A empresária Karina Ferreira da Gama, dona da produtora Go Up Enterateinment, responsável pela realização do filme Dark Horse, apresentou na noite desta quarta-feira (26) uma petição destinada ao ministro do Supremo Tribunal Federal André Mendonça na qual pede que ele suspensa a investigação contra ela que tramita na Justiça de São Paulo e avoque para sua relatoria o caso.
No documento, obtido pela CNN e protocolado ás 20h53 desta quarta-feira, seus advogados afirmam que a investigação estadual usurpa a competência do Supremo Tribunal Federal ao investigar o filme Dark Horse, que já está sob investigação em um inquérito conduzido pelo ministro André Mendonça.
O objeto inicial da apuração em São Paulo é um contrato que uma ONG de Karina, o Instituto Conhecer Brasil, celebrou com a Prefeitura de São Paulo para a instalação de cinco mil pontos de internet pela capital paulista.

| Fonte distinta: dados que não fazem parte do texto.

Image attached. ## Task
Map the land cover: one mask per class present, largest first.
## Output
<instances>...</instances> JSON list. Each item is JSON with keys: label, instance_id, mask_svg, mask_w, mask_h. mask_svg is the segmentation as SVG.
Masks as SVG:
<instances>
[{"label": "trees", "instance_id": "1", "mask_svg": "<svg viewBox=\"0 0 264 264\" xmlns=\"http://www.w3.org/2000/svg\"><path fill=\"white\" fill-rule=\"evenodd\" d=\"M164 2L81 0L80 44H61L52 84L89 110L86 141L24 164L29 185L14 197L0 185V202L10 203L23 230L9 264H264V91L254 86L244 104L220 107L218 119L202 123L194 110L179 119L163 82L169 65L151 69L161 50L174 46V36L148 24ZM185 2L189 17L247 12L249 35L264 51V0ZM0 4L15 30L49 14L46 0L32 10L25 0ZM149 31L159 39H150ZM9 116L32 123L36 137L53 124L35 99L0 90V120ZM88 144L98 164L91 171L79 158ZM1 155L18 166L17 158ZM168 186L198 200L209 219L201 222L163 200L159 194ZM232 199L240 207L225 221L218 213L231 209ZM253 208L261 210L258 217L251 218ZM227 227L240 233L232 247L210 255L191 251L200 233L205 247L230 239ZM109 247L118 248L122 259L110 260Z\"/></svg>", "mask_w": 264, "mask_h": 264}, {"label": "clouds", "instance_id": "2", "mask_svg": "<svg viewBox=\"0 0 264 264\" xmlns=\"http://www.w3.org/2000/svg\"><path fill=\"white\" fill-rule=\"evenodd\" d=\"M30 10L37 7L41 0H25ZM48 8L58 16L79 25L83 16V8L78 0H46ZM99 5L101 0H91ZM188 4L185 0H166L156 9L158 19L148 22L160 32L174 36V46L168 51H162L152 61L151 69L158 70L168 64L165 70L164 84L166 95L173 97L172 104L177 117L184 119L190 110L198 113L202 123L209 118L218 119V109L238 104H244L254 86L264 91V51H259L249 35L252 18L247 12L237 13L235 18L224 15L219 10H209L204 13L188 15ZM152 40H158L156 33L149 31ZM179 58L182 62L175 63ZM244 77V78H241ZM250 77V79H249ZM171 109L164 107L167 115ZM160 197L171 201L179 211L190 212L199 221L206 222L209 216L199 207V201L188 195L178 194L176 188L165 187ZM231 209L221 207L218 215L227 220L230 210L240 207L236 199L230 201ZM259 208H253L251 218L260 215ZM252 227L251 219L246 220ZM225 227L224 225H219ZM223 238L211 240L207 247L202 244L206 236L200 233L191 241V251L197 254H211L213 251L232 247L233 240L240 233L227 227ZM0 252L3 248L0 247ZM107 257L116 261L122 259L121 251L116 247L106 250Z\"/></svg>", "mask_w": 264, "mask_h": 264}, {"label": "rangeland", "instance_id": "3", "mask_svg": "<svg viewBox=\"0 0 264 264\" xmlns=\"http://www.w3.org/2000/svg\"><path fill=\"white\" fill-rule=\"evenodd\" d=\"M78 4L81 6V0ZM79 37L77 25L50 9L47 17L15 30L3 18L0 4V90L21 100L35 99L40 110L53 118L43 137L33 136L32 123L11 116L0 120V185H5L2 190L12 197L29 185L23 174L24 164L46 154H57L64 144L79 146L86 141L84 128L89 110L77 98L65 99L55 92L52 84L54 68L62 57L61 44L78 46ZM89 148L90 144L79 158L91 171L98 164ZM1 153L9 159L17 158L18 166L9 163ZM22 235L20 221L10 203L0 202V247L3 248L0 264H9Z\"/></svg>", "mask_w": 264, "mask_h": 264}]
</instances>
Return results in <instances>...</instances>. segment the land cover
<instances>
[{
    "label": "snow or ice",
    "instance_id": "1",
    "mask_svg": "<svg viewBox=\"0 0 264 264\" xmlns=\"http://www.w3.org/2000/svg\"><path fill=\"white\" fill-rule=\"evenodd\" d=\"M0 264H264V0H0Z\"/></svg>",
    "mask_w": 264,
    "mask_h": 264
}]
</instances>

“Constata-se que, na realidade, a investigação de primeiro grau tem como verdadeiro objeto: a aplicação de recursos financeiros por parte do banqueiro Daniel Vorcaro no financiamento do filme Dark Horse. Conforme será demonstrado na sequência, tal objeto atrai a competência absoluta desse Supremo Tribunal Federal. E isso pois, em verdade, tais fatos já estão sendo apurados no âmbito dos presentes autos (Inquérito nº 5.070/DF), sendo, ainda, fatos conexos com as investigações realizadas no Inquérito nº 5.026/DF, ambos de relatoria do Exmo. Min. André Mendonça”, diz o advogado Ricardo Sayeg e seus auxiliares.
Eles deixam claro no documento que a petição tem o objetivo de argumentar que o inquérito aberto pela Polícia de São Paulo “viola a competência” do STF e desrespeita o art. 53 da Constituição.
Concluem esse tópico ressaltando que “tratando-se de investigação que tramita em primeiro grau e tem por objeto precisamente os mesmos fatos que se investiga nos presentes autos, mostra-se necessário reconhecer a competência desse Supremo Tribunal para o caso, com a imediata avocação do feito de primeiro grau”.
Fatiamento
O documento alega que, além da suposta usurpação de poder, houve um fatiamento irregular da investigação, uma vez que seria de competência única da Suprema Corte “decidir acerca de eventual desmembramento processual relacionado a investigados sem foro por prerrogativa de função”.
Os advogados de Karina relatam que o delegado responsável pelo caso em São Paulo desmembrou a investigação justificando que as condutas supostamente praticadas pelo deputado federal Mário Frias (PL-SP) não integrariam “o objeto específico da presente investigação, a qual se delimita à análise do procedimento administrativo de contratação e da execução do contrato público relacionado ao programa de conectividade mencionado”.
E complementa: “O Delegado de Polícia, vendo-se diante de supostos indícios de envolvimento de membro do Congresso Nacional no fato apurado, promoveu, ele próprio, o desmembramento do feito, a fim de que parte das investigações permanecessem sob sua atribuição.
Ocorre que, de acordo com a jurisprudência desse Supremo Tribunal Federal, cabe exclusivamente a essa Corte a análise do desmembramento da investigação, quando estiver sendo perquirido fato envolvendo Parlamentar Federal e outra pessoa sem prerrogativa de foro. Ou seja, o desmembramento do caso cabe tão somente a essa Corte Suprema, e não a outros Juízos ou Autoridades, como ocorreu in casu.”
Ao final, os advogados de Karina pedem “a imediata suspensão do Inquérito Policial e de todas as medidas investigativas conexas ou incidentais” que estejam sendo investigadas fora da jurisdição do STF.
A CNN procurou o depurtado mario frias e o delegado responsável e aguarda uma posição.